**STORED DATA**

□ □ □ □ □ □ □

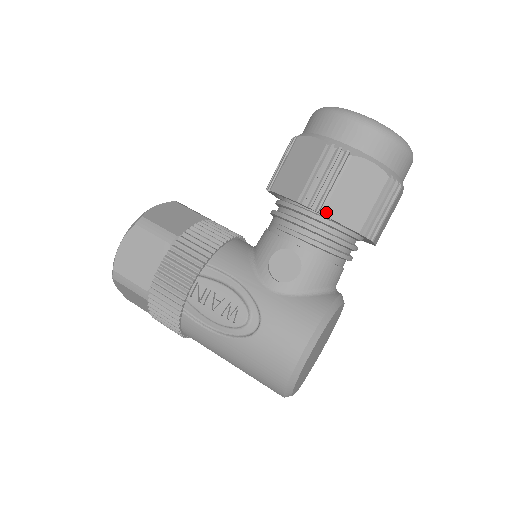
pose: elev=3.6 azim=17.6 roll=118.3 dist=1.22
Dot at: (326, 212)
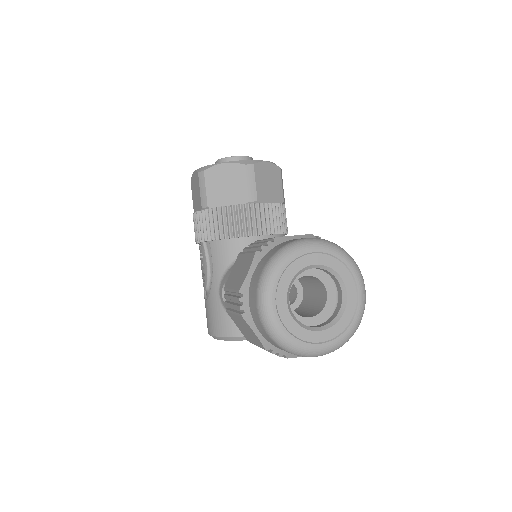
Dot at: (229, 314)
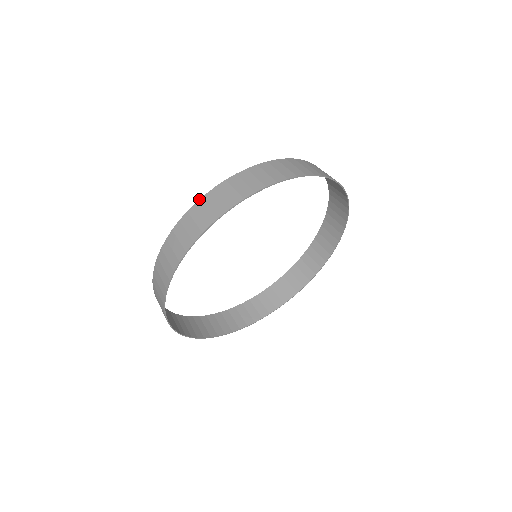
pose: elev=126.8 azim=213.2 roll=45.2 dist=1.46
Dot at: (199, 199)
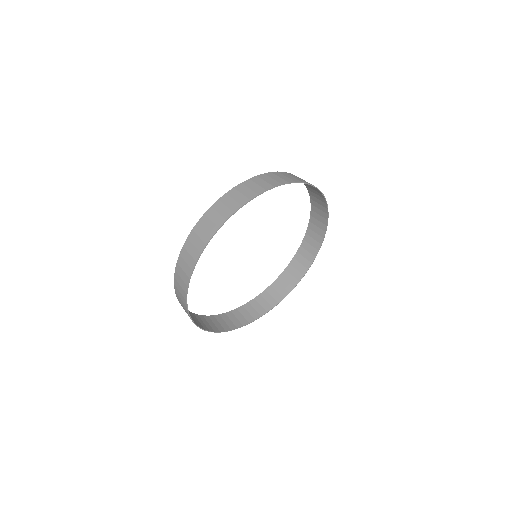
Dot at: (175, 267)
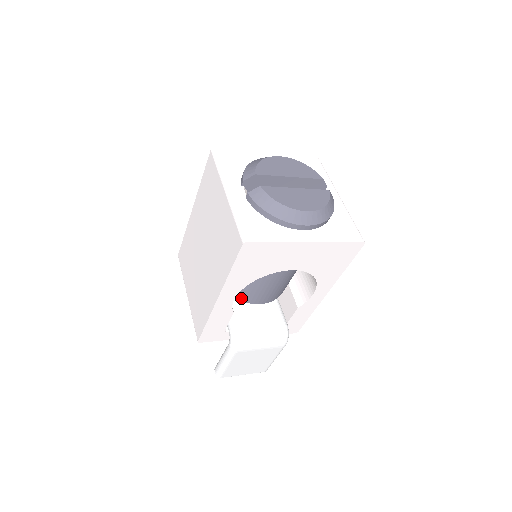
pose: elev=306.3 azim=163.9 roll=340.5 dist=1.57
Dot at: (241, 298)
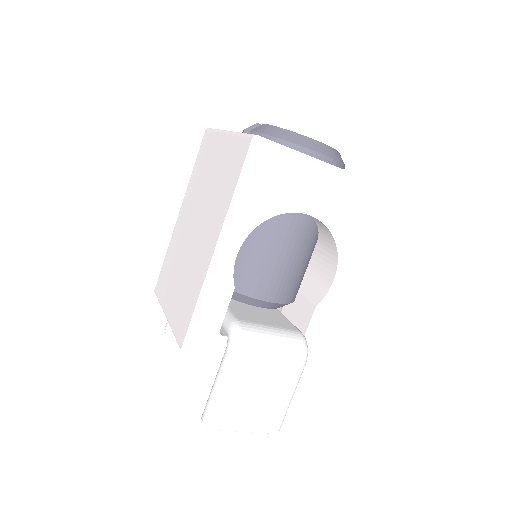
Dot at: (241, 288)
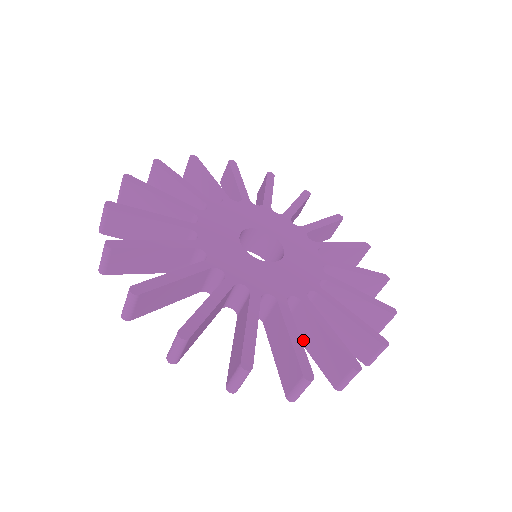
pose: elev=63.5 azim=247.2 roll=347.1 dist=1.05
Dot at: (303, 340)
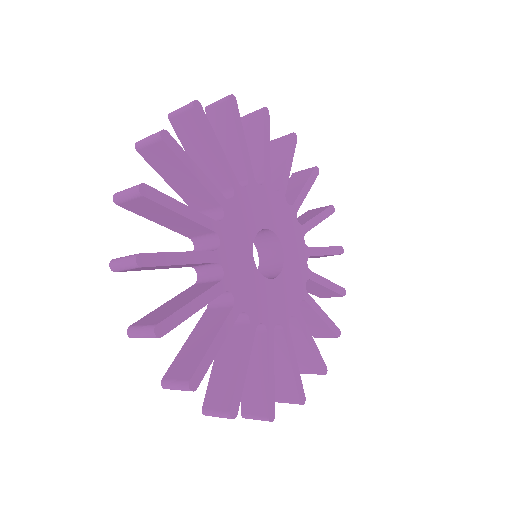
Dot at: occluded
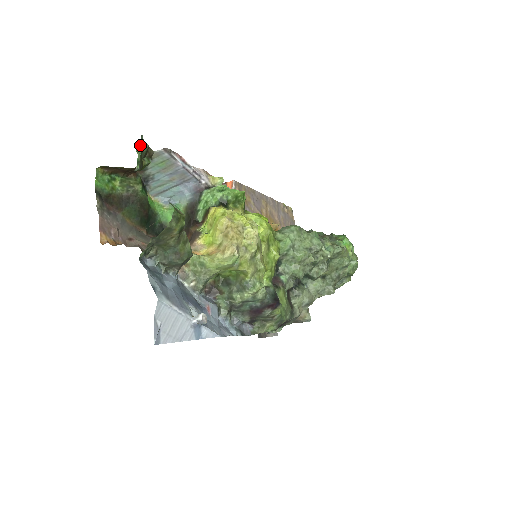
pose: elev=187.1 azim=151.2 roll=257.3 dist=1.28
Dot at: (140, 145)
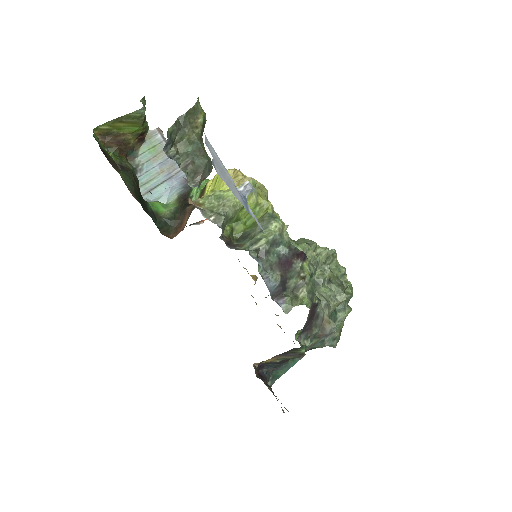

□ □ □ □ □ □ □

Can you gather every line in the rows above that contains the string "dist"?

pose: elev=3.6 azim=17.6 roll=118.3 dist=1.22
pose: elev=126.8 azim=213.2 roll=45.2 dist=1.46
pose: elev=306.3 azim=163.9 roll=340.5 dist=1.57
pose: elev=63.5 azim=247.2 roll=347.1 dist=1.05
pose: elev=187.1 azim=151.2 roll=257.3 dist=1.28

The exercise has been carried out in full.